“It was unquestionably the most terrible day of our age,” begins a News.com.au article headlined 30 pictures of 9/11 that show you why you should never forget. Fourteen years after I noticed the World Trade Center was on fire on my way to work, it’s still impossible to listen to other people talk about it. September 11th changed all our lives forever, according to a bunch of people who saw it on the news. Unquestionably, it was the most terrible day of our age, says an uncredited photo aggregator who was not at Hiroshima. Never forget, say people who remember where they were when they heard that a plane hit the World Trade Center, and it wasn’t lower Manhattan. Today is Friday, and events don’t have to happen to you to affect you deeply. It’s probably better they don’t. Won’t you survey tragedy from a safe remove with me?
The good news is that someone actually, personally affected by September 11th feels as ambivalent about it as the rest of us. Maybe even more so—Steve Kandell got to visit the 9/11 Memorial Museum a couple days before it opened, because his sister was killed on that day we remind one another not to forget. Spoiler alert: the interface between his family’s tragedy and the nation’s is not a comfortable place to be. The gift shop at the 9/11 Memorial Museum sure doesn’t make him feel good. But he does not feel as outraged as he hoped, either:
By the time I finally reach the gift shop, the indignation I’ve been counting on just isn’t there. I stare at the $39 hoodies and the rescue vests for dogs and the earrings and the scarves and the United We Stand wool blankets waiting for that rush and can’t muster so much as a sigh. The events of the day have already been exploited and sold in ways previously incomprehensible, why get mad at a commemorative T-shirt now?
Our whole society has become a 9/11 gift shop—at least our whole national discourse. Okay, that’s probably still too much. This bar has become a 9/11 gift shop. The exploitation of 9/11 extends from here to the dance floor. There’s something wrong with the way we talk about September 11th, beginning with the brand name and extending through remarks like this:
“These cowardly attacks murdered 2,977 innocent civilians and nearly 5,000 troops in the subsequent War on Terror.”

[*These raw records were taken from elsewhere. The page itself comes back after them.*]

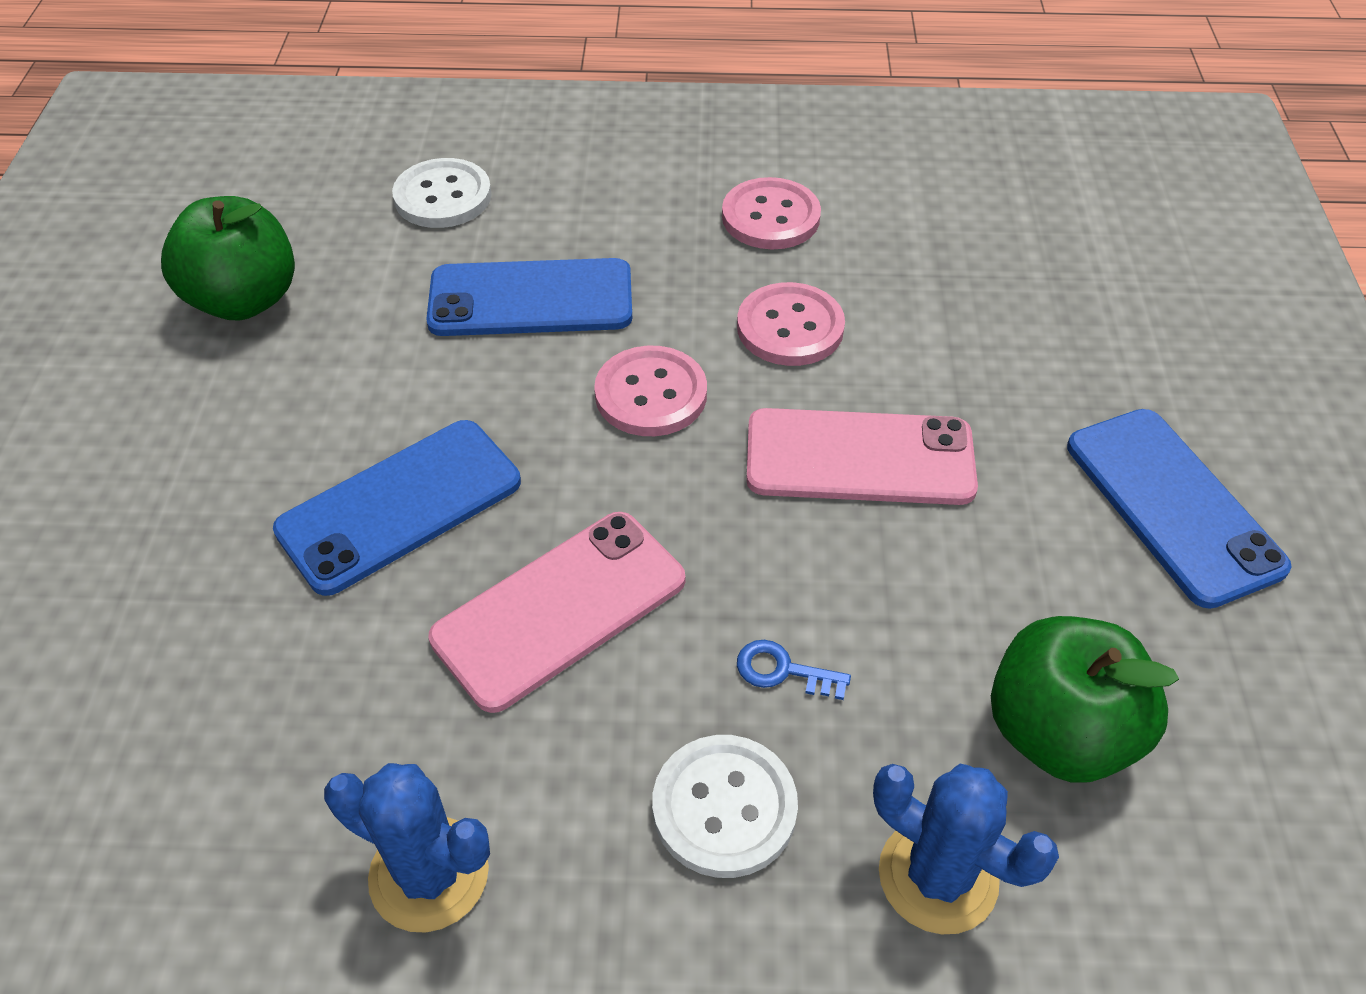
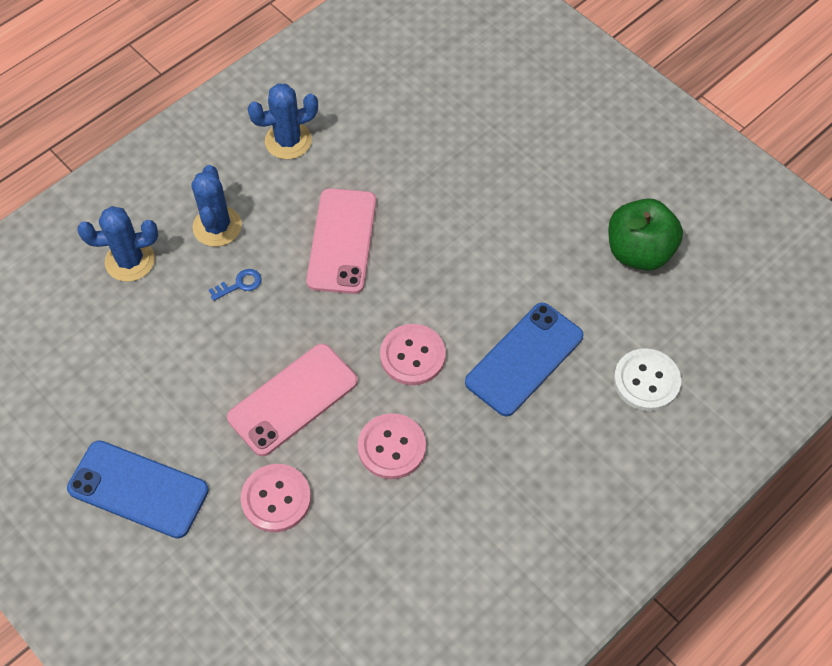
camera: 135 degrees right, 10 degrees up
(400, 506) = (447, 227): blue phone -> none
(724, 807) = (217, 226): white button -> blue cactus
(770, 217) = (476, 516): pink button -> pink button (276, 499)
(1059, 732) = (121, 342): green apple -> none

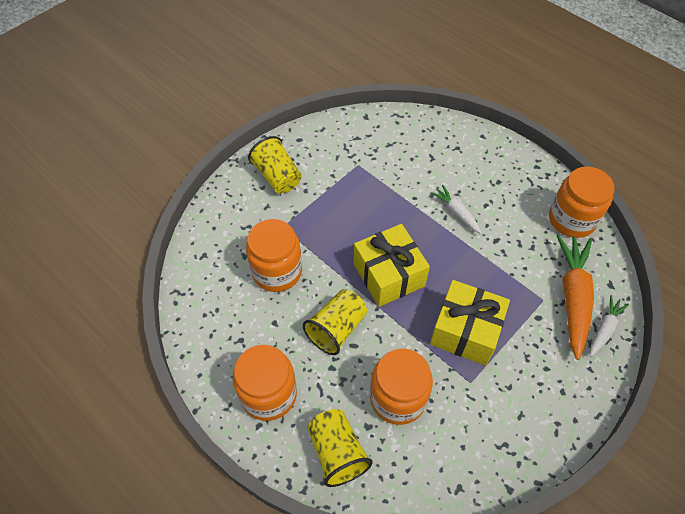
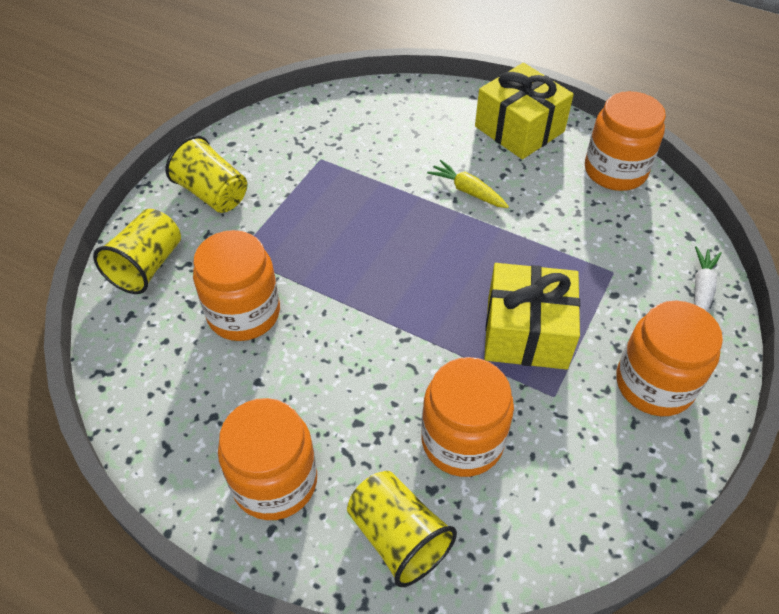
camera: 15 degrees left, 5 degrees down
(336, 329) = (349, 370): yellow cup -> yellow cup (147, 266)
(389, 275) = (402, 285): yellow gift -> yellow gift (519, 129)
(456, 212) = (467, 191): white carrot -> yellow carrot
(544, 391) = (654, 384): none -> orange jar
(573, 297) = (649, 261): orange carrot -> none

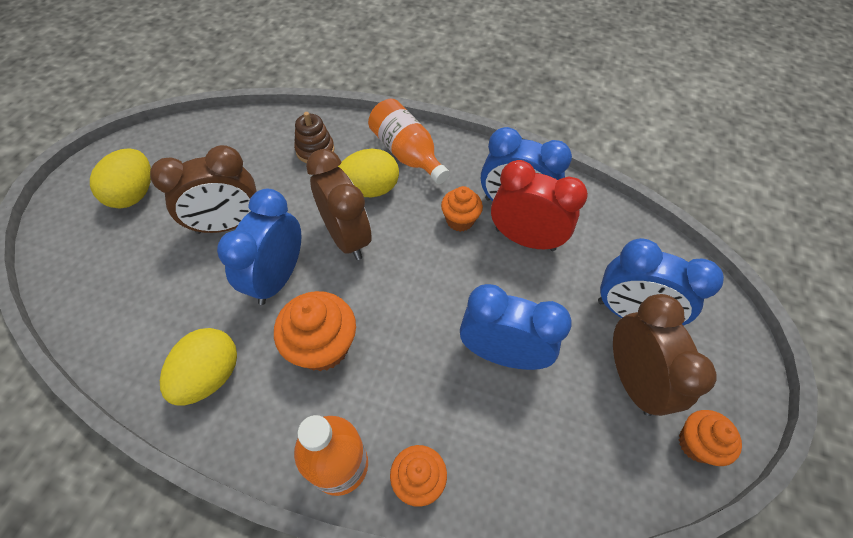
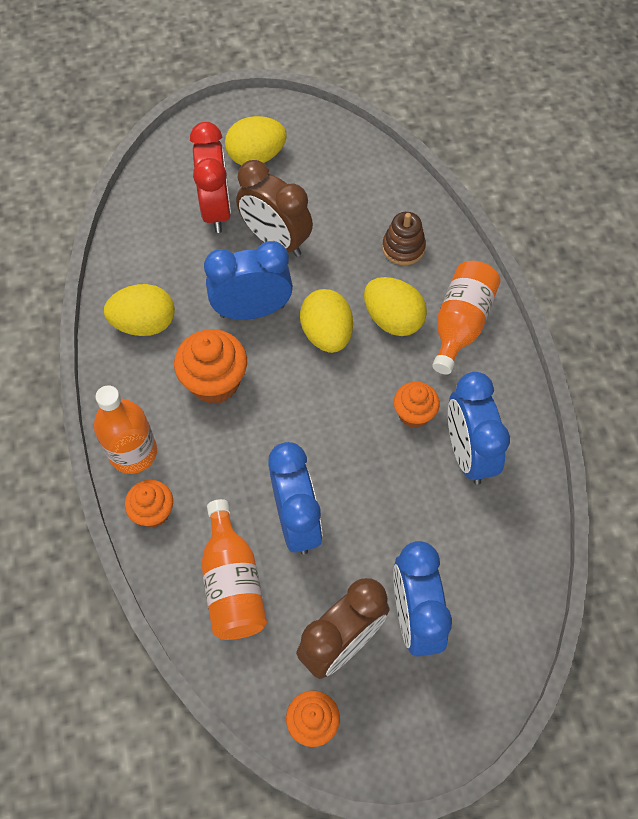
camera: 60 degrees right, 5 degrees up
(346, 237) = (326, 334): brown clock -> yellow egg
(525, 239) = (434, 482): red clock -> red clock (216, 210)
(534, 442) = (233, 583): none -> orange bottle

Seriously, Former US Navy Seal Representative Ryan Zinke (R-MT)? September 11th murdered the soldiers we deployed in subsequent wars? I think we may bear some responsibility for those deaths, particularly if you’re counting Iraq. But that’s the magic of 9/11: it is irrevocably linked to war. Sure, it was technically the day a team of fanatics killed 3,000 civilians, but everybody knows it’s also the day we found out we were at war with terrorism. Today we remember the men and women of our armed forces, who were not directly involved in the events of September 11, 2001, but who are definitely the most important people in society since it happened. Isn’t that right, Lieutenant Colonel Senator Joni Ernst (R-IA)?
The fight to protect our freedoms continues today. It is one of my greatest honors to put on our nation’s uniform and stand alongside the fearless men and women of our armed services willing to make tremendous sacrifices to defend our liberties and way of life.
Never forget that Joni Ernst was in the National Guard. Nationalism can get ugly sometimes. It can, just to pick a random example, mobilize thousands from one nation to kill people in another, to avenge what
other members of their nation 19 dudes from a third nation did.1 Or it can just make people dicks to strangers. We should stop prioritizing locals over travelers, Mose writes—in our bureaucratic structures, in our urban planning, and at our borders. Consider the unintended consequences of rent control:
Rent-control policies are anti-nomad because they reward the most extremely long-term sedentary people with exclusive access to lower rents in desirable locations. People who change locations have to choose from the remaining, much more limited (and therefore expensive) housing options.
If you are in charge of rent control and reading this, give me a rent-controlled apartment. But also consider how the person who lives in one place for decades is perhaps not the ideal citizen, although he is more likely to reach a place of influence in his community. Nomads have been around forever, but nomads who participate in liberal democracy have not. Perhaps we should reconsider who “we” are.
Or we should say “we” all the time and mean people who agree with the speaker, conveniently filing those who disagree under “they.” This thing Sarah Palin said is so ineffable I’m going to quote it entirely:
Thanks to Jon Favreau—the former Obama speechwriter, not the former guy who didn’t know he was money—for the transcription, and props to The Cure for the link. What Palin said here makes just enough sense to scare me. “The call to action is to take action” is alarming. But look at the weirdly periodic flight into cliché. It’s like she read “Politics and the English Language” as a manual instead of a warning. Also, bummer that the media has been relegated to the ash heap of history. I guess Sarah Palin will go back to gutting fish.